University of Nebraska Brass Quintet goes ‘Back to Basics’
calendar icon14 Oct 2019
The University of Nebraska Brass Quintet has performed most of the great repertoire for the genre. For the past decade, the group has dedicated itself to showcasing original repertoire. Admittedly some of the repertoire is esoteric. Its concert on Monday, October 28 at 7:30 p.m. in Kimball Recital Hall is an attempt to get back to basics and play the great repertoire for quintet.
This includes Malcolm Arnold’s Quintet for Brass and Victor Ewald’s first quintet in Bb. The Arnold was composed for the traditional quintet model-two trumpets, horn, trombone and tuba while the Ewald follows the Eastern European model of old using two cornets, alto horn, tenor horn (or baritone) and tuba. We are performing all of this music on modern instruments. In addition to the original works for quintet, we are playing music adapted for the instrumentation by composers Samuel Scheidt and Giacomo Puccini. The Puccini arias are particularly attractive.
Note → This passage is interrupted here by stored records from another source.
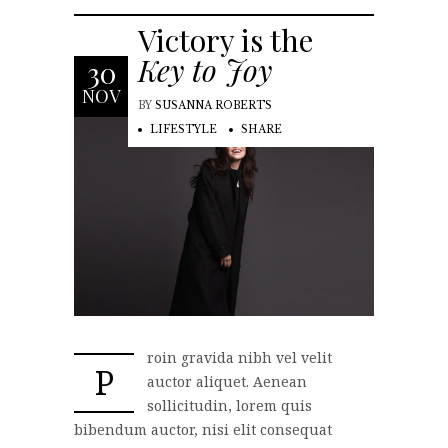
Victory is the
Key to Joy
30
NOV
BY
SUSANNA ROBERTS
LIFESTYLE
SHARE
roin gravida nibh vel velit
P
auctor aliquet. Aenean
sollicitudin, lorem quis
bibendum auctor, nisi elit consequat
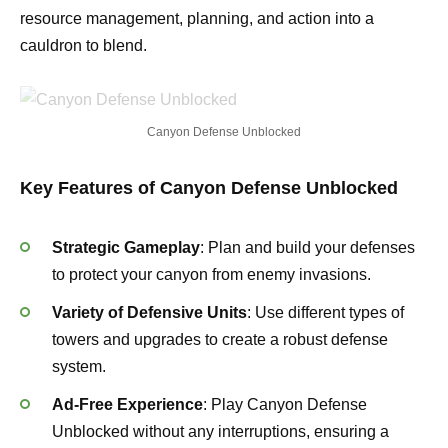
resource management, planning, and action into a
cauldron to blend.
Canyon Defense Unblocked
Key Features of Canyon Defense Unblocked
Strategic Gameplay
: Plan and build your defenses
to protect your canyon from enemy invasions.
Variety of Defensive Units
: Use different types of
towers and upgrades to create a robust defense
system.
Ad-Free Experience
: Play Canyon Defense
Unblocked without any interruptions, ensuring a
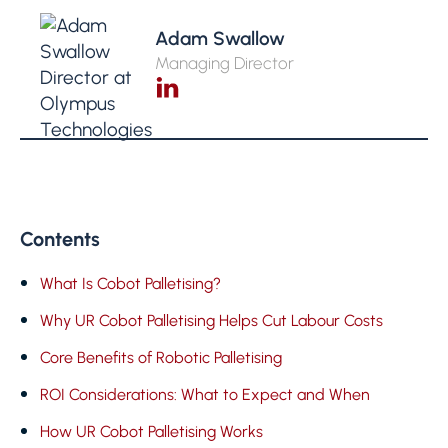
Adam Swallow
Managing Director
Contents
What Is Cobot Palletising?
Why UR Cobot Palletising Helps Cut Labour Costs
Core Benefits of Robotic Palletising
ROI Considerations: What to Expect and When
How UR Cobot Palletising Works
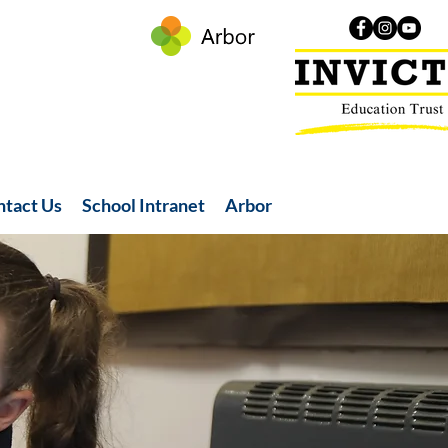
ntact Us
School Intranet
Arbor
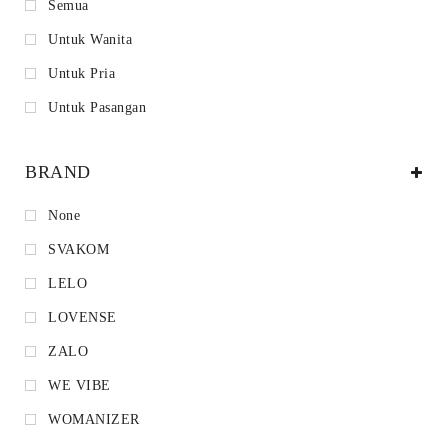
Semua
Untuk Wanita
Untuk Pria
Untuk Pasangan
BRAND
None
SVAKOM
LELO
LOVENSE
ZALO
WE VIBE
WOMANIZER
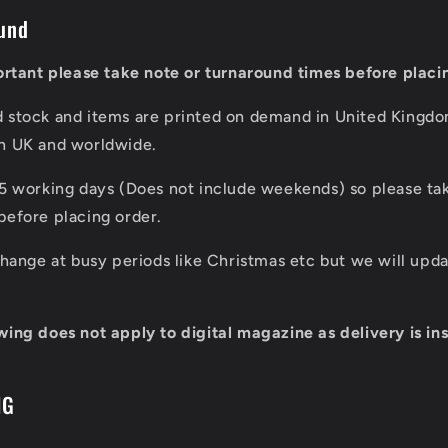
und
portant please take note or turnaround times before placi
d stock and items are printed on demand in United Kingd
in UK and worldwide.
 5 working days (Does not include weekends) so please tak
before placing order.
 change at busy periods like Christmas etc but we will up
wing does not apply to digital magazine as delivery is ins
NG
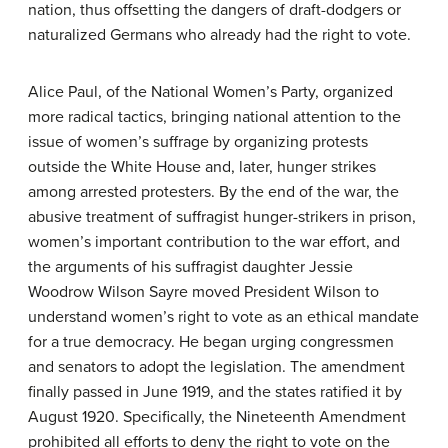
nation, thus offsetting the dangers of draft-dodgers or
naturalized Germans who already had the right to vote.
Alice Paul, of the National Women’s Party, organized
more radical tactics, bringing national attention to the
issue of women’s suffrage by organizing protests
outside the White House and, later, hunger strikes
among arrested protesters. By the end of the war, the
abusive treatment of suffragist hunger-strikers in prison,
women’s important contribution to the war effort, and
the arguments of his suffragist daughter Jessie
Woodrow Wilson Sayre moved President Wilson to
understand women’s right to vote as an ethical mandate
for a true democracy. He began urging congressmen
and senators to adopt the legislation. The amendment
finally passed in June 1919, and the states ratified it by
August 1920. Specifically, the Nineteenth Amendment
prohibited all efforts to deny the right to vote on the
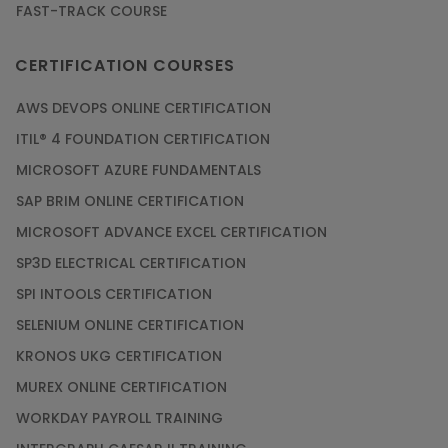
FAST-TRACK COURSE
CERTIFICATION COURSES
AWS DEVOPS ONLINE CERTIFICATION
ITIL® 4 FOUNDATION CERTIFICATION
MICROSOFT AZURE FUNDAMENTALS
SAP BRIM ONLINE CERTIFICATION
MICROSOFT ADVANCE EXCEL CERTIFICATION
SP3D ELECTRICAL CERTIFICATION
SPI INTOOLS CERTIFICATION
SELENIUM ONLINE CERTIFICATION
KRONOS UKG CERTIFICATION
MUREX ONLINE CERTIFICATION
WORKDAY PAYROLL TRAINING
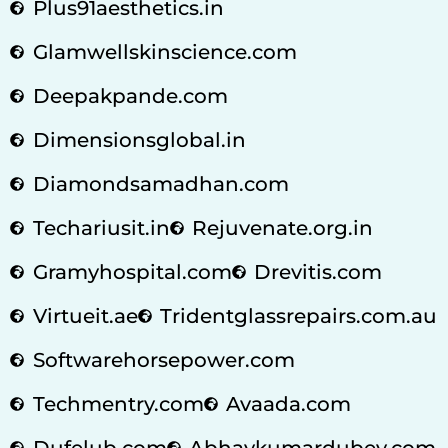
Plus91aesthetics.in
Glamwellskinscience.com
Deepakpande.com
Dimensionsglobal.in
Diamondsamadhan.com
Techariusit.in
Rejuvenate.org.in
Gramyhospital.com
Drevitis.com
Virtueit.ae
Tridentglassrepairs.com.au
Softwarehorsepower.com
Techmentry.com
Avaada.com
Dufelub.com
Abhaykumardubey.com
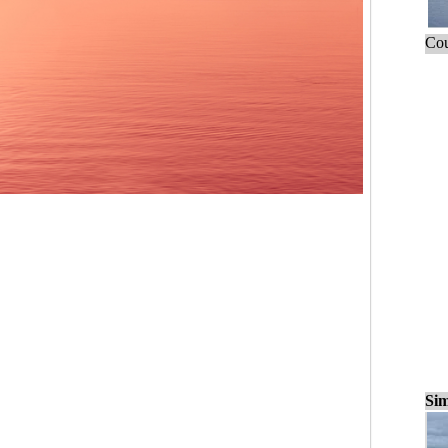
Cou
Sim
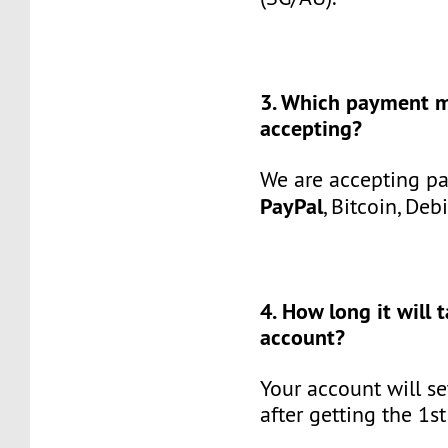
3. Which payment 
accepting?
We are accepting p
PayPal
, Bitcoin, Deb
4. How long it will 
account?
Your account will se
after getting the 1s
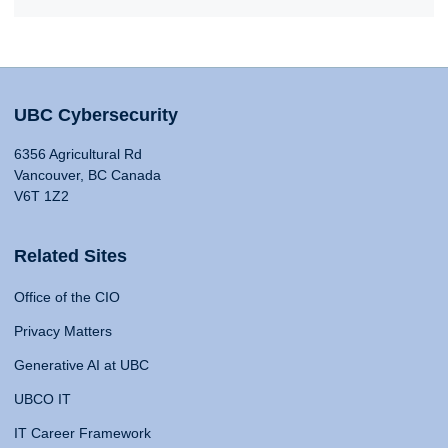
UBC Cybersecurity
6356 Agricultural Rd
Vancouver, BC Canada
V6T 1Z2
Related Sites
Office of the CIO
Privacy Matters
Generative AI at UBC
UBCO IT
IT Career Framework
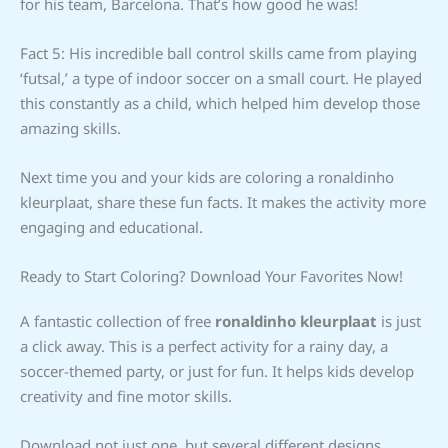
for his team, Barcelona. That’s how good he was!
Fact 5: His incredible ball control skills came from playing
‘futsal,’ a type of indoor soccer on a small court. He played
this constantly as a child, which helped him develop those
amazing skills.
Next time you and your kids are coloring a ronaldinho
kleurplaat, share these fun facts. It makes the activity more
engaging and educational.
Ready to Start Coloring? Download Your Favorites Now!
A fantastic collection of free
ronaldinho kleurplaat
is just
a click away. This is a perfect activity for a rainy day, a
soccer-themed party, or just for fun. It helps kids develop
creativity and fine motor skills.
Download not just one, but several different designs.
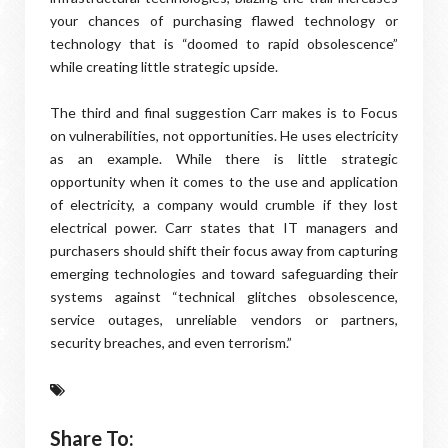
your chances of purchasing flawed technology or
technology that is “doomed to rapid obsolescence”
while creating little strategic upside.
The third and final suggestion Carr makes is to Focus
on vulnerabilities, not opportunities. He uses electricity
as an example. While there is little strategic
opportunity when it comes to the use and application
of electricity, a company would crumble if they lost
electrical power. Carr states that IT managers and
purchasers should shift their focus away from capturing
emerging technologies and toward safeguarding their
systems against “technical glitches obsolescence,
service outages, unreliable vendors or partners,
security breaches, and even terrorism.”
Share To:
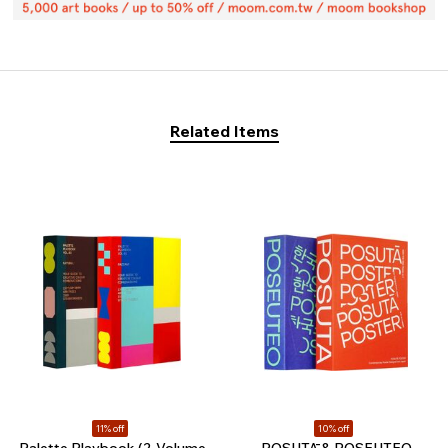
Related Items
11% off
10% off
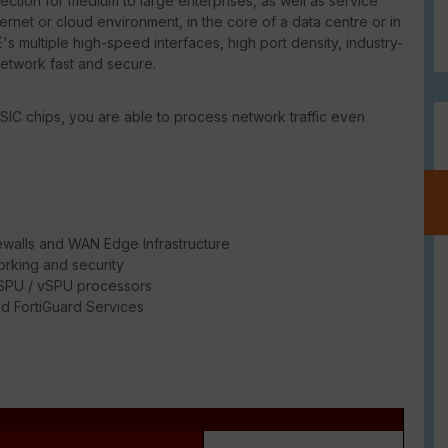
ction for medium to large enterprises, as well as service
ternet or cloud environment, in the core of a data centre or in
's multiple high-speed interfaces, high port density, industry-
network fast and secure.
SIC chips, you are able to process network traffic even
ewalls and WAN Edge Infrastructure
rking and security
/ SPU / vSPU processors
d FortiGuard Services
e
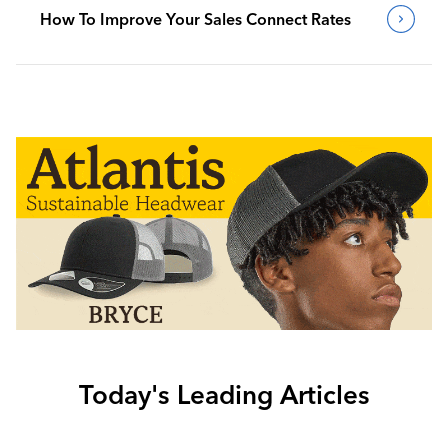
How To Improve Your Sales Connect Rates
Today's Leading Articles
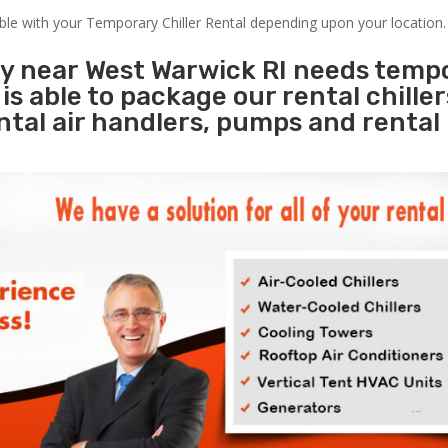
able with your Temporary Chiller Rental depending upon your location.
ty near West Warwick RI needs temp
s
is able to package our rental chille
ental air handlers, pumps and rental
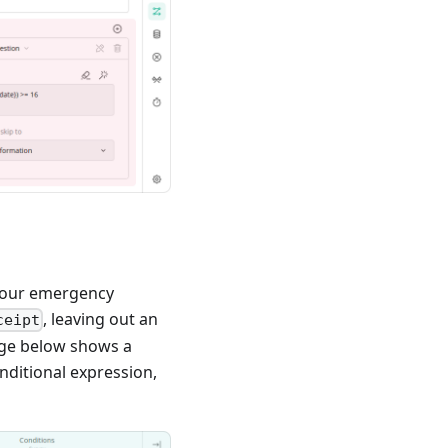
e your emergency
, leaving out an
ceipt
age below shows a
nditional expression,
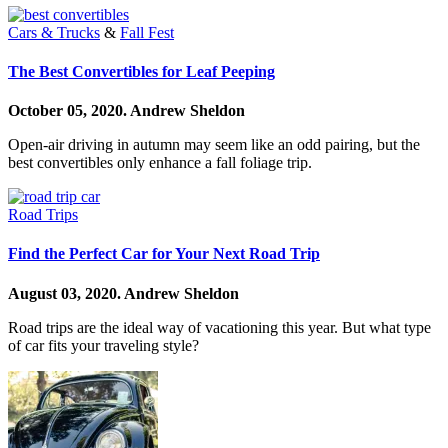
Cars & Trucks
&
Fall Fest
The Best Convertibles for Leaf Peeping
October 05, 2020.
Andrew Sheldon
Open-air driving in autumn may seem like an odd pairing, but the
best convertibles only enhance a fall foliage trip.
Road Trips
Find the Perfect Car for Your Next Road Trip
August 03, 2020.
Andrew Sheldon
Road trips are the ideal way of vacationing this year. But what type
of car fits your traveling style?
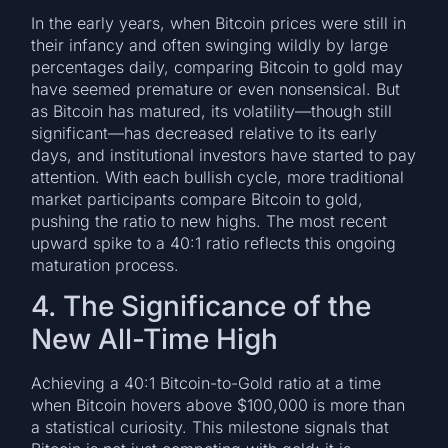
In the early years, when Bitcoin prices were still in
their infancy and often swinging wildly by large
percentages daily, comparing Bitcoin to gold may
have seemed premature or even nonsensical. But
as Bitcoin has matured, its volatility—though still
significant—has decreased relative to its early
days, and institutional investors have started to pay
attention. With each bullish cycle, more traditional
market participants compare Bitcoin to gold,
pushing the ratio to new highs. The most recent
upward spike to a 40:1 ratio reflects this ongoing
maturation process.
4. The Significance of the
New All-Time High
Achieving a 40:1 Bitcoin-to-Gold ratio at a time
when Bitcoin hovers above $100,000 is more than
a statistical curiosity. This milestone signals that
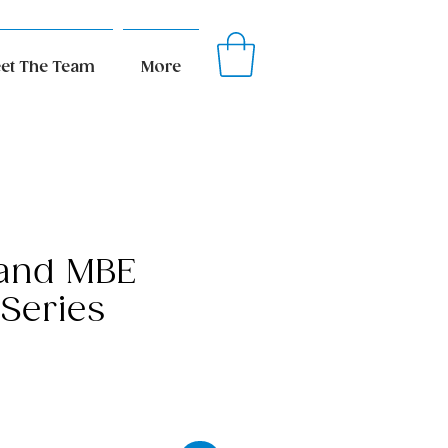
et The Team
More
 and MBE
 Series
ice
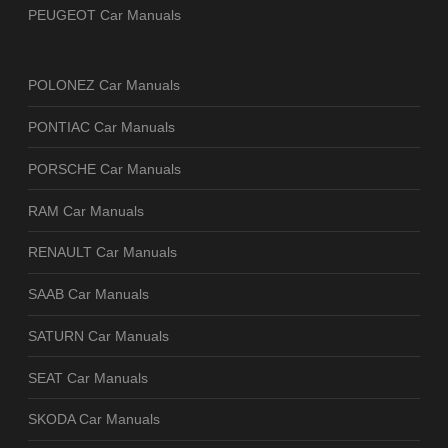
PEUGEOT Car Manuals
POLONEZ Car Manuals
PONTIAC Car Manuals
PORSCHE Car Manuals
RAM Car Manuals
RENAULT Car Manuals
SAAB Car Manuals
SATURN Car Manuals
SEAT Car Manuals
SKODA Car Manuals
Large orchestral works orchestrated down to five instruments. We will leave you to judge whether it works, but we believe that it does. Brass groups have been playing the organ music of Samuel Scheidt for years and there’s a reason for that. It works! Scheidt’s music is tailor-made for the quintet and the brilliance of a brass group. This is one of our most traditional programs, but also one of our most listenable programs.
The University of Nebraska Brass Quintet is dedicated to the performance of original works and new music for brass quintet. The quintet has been active in commissioning new works including Copernicus for Quintet and Wind Band by Juraj Filas and Nebrasska for Brass Quintet by Bruce Broughton. The quintet recently embarked on a project to record the quintet music of Broughton. The quintet tours extensively throughout the United States and Europe. Members: Darryl White, Trumpet; Catherine Sharp-Martinez, Trumpet; Alan F. Mattingly, Horn; Scott Anderson, Trombone; Ravil “Bo” Atlas, Tuba
The performance is free and open to the public.